Numerical study of the effect of the turning angle on heat transfer in multilayered elements of external enclosure structures

Abstract

When building low-rise buildings with a variety of structural elements, it is important to have an idea of their thermal state in extreme heat exchange conditions. Therefore, the study of heat transfer processes in heat-stressed elements of external fences is relevant and of considerable practical interest. The purpose of this work is to conduct parametric studies in typical angular fragments of inhomogeneous enclosing structures with u-turn angles from 60 to 150°. At the same time, the analysis of the thermal state is carried out for both external and internal angles. The mathematical modeling of spatial heat transfer in the fragments under consideration is based on the solution of a nonlinear system of differential equations of thermal conductivity with corresponding boundary conditions by the finite element method using the Thermal module included in the ANSYS software package.

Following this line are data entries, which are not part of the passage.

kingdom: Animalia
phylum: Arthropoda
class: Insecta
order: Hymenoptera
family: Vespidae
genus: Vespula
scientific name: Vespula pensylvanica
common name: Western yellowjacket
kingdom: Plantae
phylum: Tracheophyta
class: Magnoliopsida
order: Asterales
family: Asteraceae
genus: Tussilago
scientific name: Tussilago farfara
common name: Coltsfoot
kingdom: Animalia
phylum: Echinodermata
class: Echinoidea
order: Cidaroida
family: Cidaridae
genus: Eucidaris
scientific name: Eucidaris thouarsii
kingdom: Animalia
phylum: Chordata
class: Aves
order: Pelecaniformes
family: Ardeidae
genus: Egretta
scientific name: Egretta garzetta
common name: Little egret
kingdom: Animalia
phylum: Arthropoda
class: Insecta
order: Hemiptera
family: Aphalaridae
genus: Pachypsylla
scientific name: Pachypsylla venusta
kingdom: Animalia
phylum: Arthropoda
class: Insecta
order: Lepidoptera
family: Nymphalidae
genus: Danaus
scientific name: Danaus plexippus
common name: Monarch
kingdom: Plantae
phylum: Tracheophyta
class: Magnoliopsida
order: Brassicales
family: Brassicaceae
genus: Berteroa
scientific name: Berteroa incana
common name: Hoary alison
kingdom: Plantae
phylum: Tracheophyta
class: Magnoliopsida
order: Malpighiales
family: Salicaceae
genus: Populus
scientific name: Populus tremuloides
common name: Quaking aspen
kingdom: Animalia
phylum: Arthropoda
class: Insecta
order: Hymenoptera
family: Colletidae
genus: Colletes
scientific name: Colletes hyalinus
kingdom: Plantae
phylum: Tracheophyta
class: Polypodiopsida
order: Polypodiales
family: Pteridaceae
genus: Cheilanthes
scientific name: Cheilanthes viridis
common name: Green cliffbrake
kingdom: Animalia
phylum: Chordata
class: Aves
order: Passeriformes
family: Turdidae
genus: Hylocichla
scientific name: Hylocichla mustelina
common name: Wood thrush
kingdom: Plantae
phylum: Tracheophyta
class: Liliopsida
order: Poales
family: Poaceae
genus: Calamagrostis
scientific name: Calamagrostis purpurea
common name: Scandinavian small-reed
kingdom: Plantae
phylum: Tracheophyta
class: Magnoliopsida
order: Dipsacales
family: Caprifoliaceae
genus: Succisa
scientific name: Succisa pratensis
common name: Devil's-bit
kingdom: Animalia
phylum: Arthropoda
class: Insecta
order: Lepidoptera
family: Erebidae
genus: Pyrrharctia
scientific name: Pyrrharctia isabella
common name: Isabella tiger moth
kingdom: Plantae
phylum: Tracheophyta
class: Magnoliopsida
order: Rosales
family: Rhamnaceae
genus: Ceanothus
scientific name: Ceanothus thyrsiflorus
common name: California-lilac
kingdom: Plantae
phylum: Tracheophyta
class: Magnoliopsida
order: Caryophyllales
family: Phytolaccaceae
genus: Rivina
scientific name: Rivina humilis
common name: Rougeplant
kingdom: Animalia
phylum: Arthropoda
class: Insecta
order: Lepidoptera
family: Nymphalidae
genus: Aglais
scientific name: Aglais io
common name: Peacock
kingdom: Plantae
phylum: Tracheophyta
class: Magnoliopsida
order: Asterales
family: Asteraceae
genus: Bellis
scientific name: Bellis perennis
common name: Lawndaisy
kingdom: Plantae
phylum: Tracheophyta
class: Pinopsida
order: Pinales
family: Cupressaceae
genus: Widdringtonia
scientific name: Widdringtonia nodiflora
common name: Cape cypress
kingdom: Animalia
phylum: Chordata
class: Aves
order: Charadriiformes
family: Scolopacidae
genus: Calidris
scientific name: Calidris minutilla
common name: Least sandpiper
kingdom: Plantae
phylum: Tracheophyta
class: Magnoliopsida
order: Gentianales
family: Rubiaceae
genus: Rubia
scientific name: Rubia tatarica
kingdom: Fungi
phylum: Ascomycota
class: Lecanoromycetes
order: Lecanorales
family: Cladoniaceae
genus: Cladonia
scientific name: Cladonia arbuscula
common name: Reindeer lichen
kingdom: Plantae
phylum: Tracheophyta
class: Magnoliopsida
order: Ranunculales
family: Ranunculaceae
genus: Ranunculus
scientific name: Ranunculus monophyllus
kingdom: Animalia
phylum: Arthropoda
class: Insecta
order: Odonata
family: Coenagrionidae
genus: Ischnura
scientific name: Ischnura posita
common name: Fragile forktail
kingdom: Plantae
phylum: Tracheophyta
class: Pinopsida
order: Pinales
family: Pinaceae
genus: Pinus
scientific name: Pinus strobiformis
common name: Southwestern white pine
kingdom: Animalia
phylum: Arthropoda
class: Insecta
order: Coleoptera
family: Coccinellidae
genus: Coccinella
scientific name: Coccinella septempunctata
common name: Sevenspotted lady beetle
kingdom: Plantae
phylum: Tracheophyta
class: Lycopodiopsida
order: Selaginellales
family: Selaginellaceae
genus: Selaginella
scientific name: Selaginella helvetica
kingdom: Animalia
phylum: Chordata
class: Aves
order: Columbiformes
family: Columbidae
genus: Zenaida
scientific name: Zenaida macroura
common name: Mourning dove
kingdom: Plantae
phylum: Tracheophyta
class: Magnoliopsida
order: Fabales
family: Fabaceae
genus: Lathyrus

The analysis of numerical results given for three types of enclosing structures made using various technologies allowed us to clarify the influence of their geometric and thermophysical characteristics on the distribution of temperature and heat flow over the thickness of the fragments under consideration, as well as to determine the change in these parameters on both the internal and external surfaces of the structure. To establish that for all types of walling with increasing rotation angle, the temperature in the inner corner of the structure decreases, and in the outer increases, and the density of the heat flow behaves vice versa; the distance from the corner to the area stabilization with increasing angle of rotation reduces, smiling for all types of structures for temperature and heat flow; an increase in the thermal resistance leads to a temperature increase and decrease of the heat flux in the corner tend to be developed fragments; issue recommendations for creating energy-efficient structures that meet modern requirements.